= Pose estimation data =

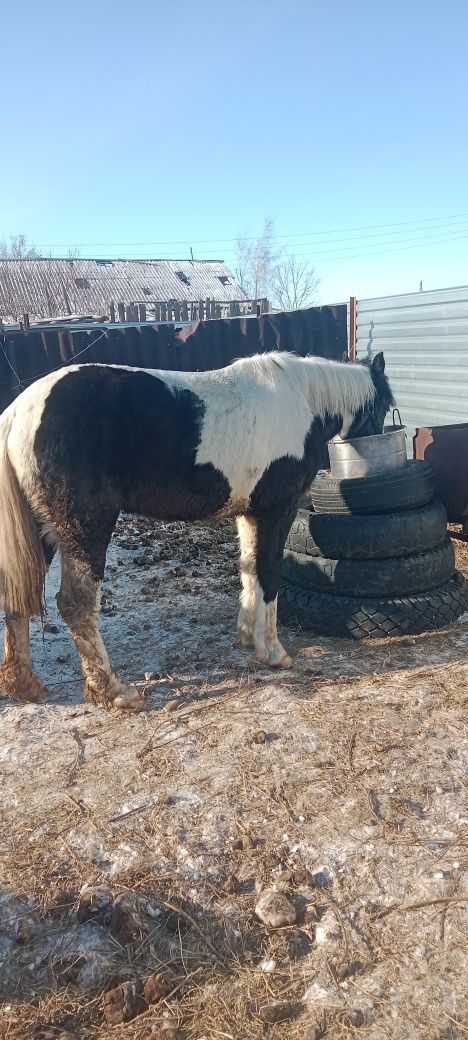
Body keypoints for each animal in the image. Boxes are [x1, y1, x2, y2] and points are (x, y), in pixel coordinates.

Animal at [0, 349, 393, 707]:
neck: (300, 400)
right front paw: (273, 651)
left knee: (16, 596)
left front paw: (247, 637)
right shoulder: (277, 510)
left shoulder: (249, 513)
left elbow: (249, 569)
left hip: (42, 533)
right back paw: (115, 691)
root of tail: (18, 413)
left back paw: (25, 686)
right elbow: (269, 573)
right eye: (385, 407)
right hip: (85, 528)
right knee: (76, 605)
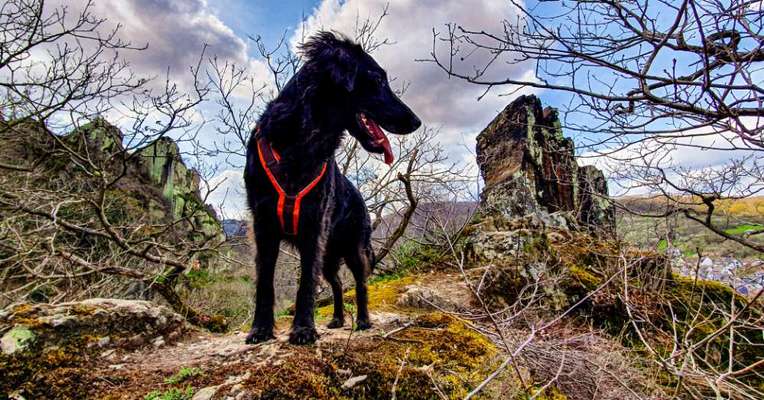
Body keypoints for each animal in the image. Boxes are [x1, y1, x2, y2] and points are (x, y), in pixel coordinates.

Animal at [245, 32, 420, 344]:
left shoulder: (313, 227)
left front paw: (303, 329)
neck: (300, 143)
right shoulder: (263, 224)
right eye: (377, 80)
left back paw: (362, 320)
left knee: (360, 283)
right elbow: (265, 281)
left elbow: (305, 284)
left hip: (354, 248)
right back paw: (338, 318)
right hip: (329, 255)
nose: (416, 121)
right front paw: (261, 329)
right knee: (337, 283)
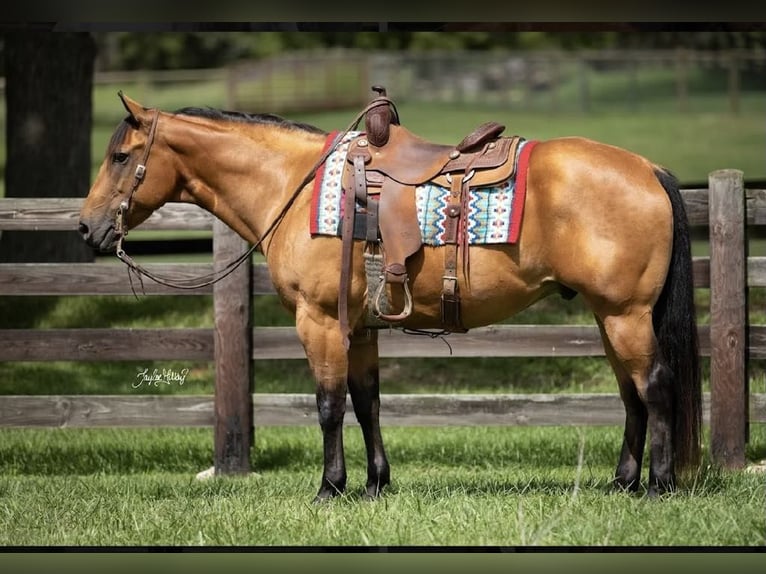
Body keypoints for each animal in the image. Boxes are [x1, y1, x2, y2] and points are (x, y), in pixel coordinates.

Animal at [79, 92, 704, 502]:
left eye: (119, 157)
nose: (86, 228)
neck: (291, 184)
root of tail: (648, 168)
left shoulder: (320, 321)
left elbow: (329, 405)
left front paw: (329, 489)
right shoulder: (358, 327)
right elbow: (367, 403)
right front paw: (376, 484)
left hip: (626, 316)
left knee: (655, 385)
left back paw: (659, 485)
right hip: (610, 317)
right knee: (630, 395)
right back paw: (622, 482)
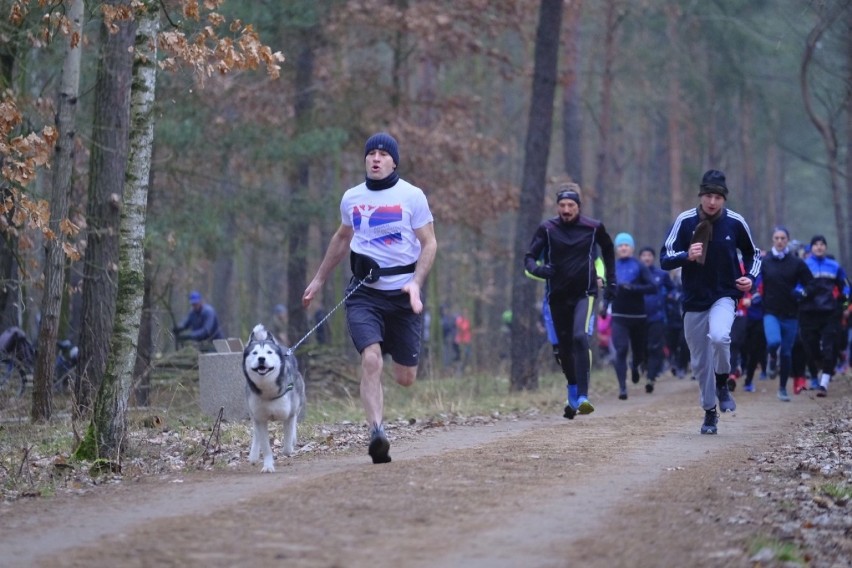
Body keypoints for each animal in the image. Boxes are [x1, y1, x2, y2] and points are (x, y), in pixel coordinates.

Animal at [243, 324, 306, 470]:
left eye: (269, 352)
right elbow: (265, 446)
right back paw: (253, 455)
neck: (268, 392)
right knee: (256, 433)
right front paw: (267, 466)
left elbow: (287, 447)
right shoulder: (260, 418)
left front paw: (289, 448)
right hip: (253, 413)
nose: (261, 358)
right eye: (254, 353)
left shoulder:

= Aim of the task =
Set all of the records down once more, letter for letter, with the images removed.

= Answer =
Body keypoints for each animal in the image. Boxes are [x1, y1, x2, y2] and points are (x, y), in pixel coordinates.

Animal at [0, 349, 393, 707]:
neck: (300, 400)
right front paw: (273, 651)
left knee: (16, 596)
left front paw: (247, 637)
right shoulder: (277, 510)
left shoulder: (249, 513)
left elbow: (249, 569)
left hip: (42, 533)
right back paw: (115, 691)
root of tail: (18, 413)
left back paw: (25, 686)
right elbow: (269, 573)
right eye: (385, 407)
right hip: (85, 528)
right knee: (76, 605)
Body keypoints for each animal in the image. Boxes are [x1, y1, x2, y2] and points are (x, y), in pixel coordinates.

Animal at [245, 32, 420, 344]:
left shoulder: (313, 227)
left front paw: (303, 329)
neck: (300, 143)
right shoulder: (263, 224)
right eye: (377, 80)
left back paw: (362, 320)
left knee: (360, 283)
right elbow: (265, 281)
left elbow: (305, 284)
left hip: (354, 248)
right back paw: (338, 318)
right hip: (329, 255)
nose: (416, 121)
right front paw: (261, 329)
right knee: (337, 283)
Body keypoints for each animal in the image. Boxes are [x1, y1, x2, y2] and points are (x, y), in pixel coordinates.

Animal at [79, 92, 704, 502]:
left eye: (119, 157)
nose: (86, 228)
neck: (291, 184)
root of tail: (648, 168)
left shoulder: (320, 321)
left elbow: (329, 405)
left front paw: (329, 489)
right shoulder: (358, 327)
right elbow: (367, 403)
right front paw: (376, 484)
left hip: (626, 316)
left knee: (655, 385)
left back paw: (659, 485)
right hip: (610, 317)
right knee: (630, 395)
right back paw: (622, 482)
Body keypoints for each animal in the image. Boxes are [x1, y1, x2, y2] and points are (x, y), in pixel coordinates.

Animal at [243, 324, 306, 470]:
left eye: (269, 352)
right elbow: (265, 446)
right back paw: (253, 455)
neck: (268, 392)
right knee: (256, 433)
right front paw: (267, 466)
left elbow: (287, 447)
right shoulder: (260, 418)
left front paw: (289, 448)
right hip: (253, 413)
nose: (261, 358)
right eye: (254, 353)
left shoulder:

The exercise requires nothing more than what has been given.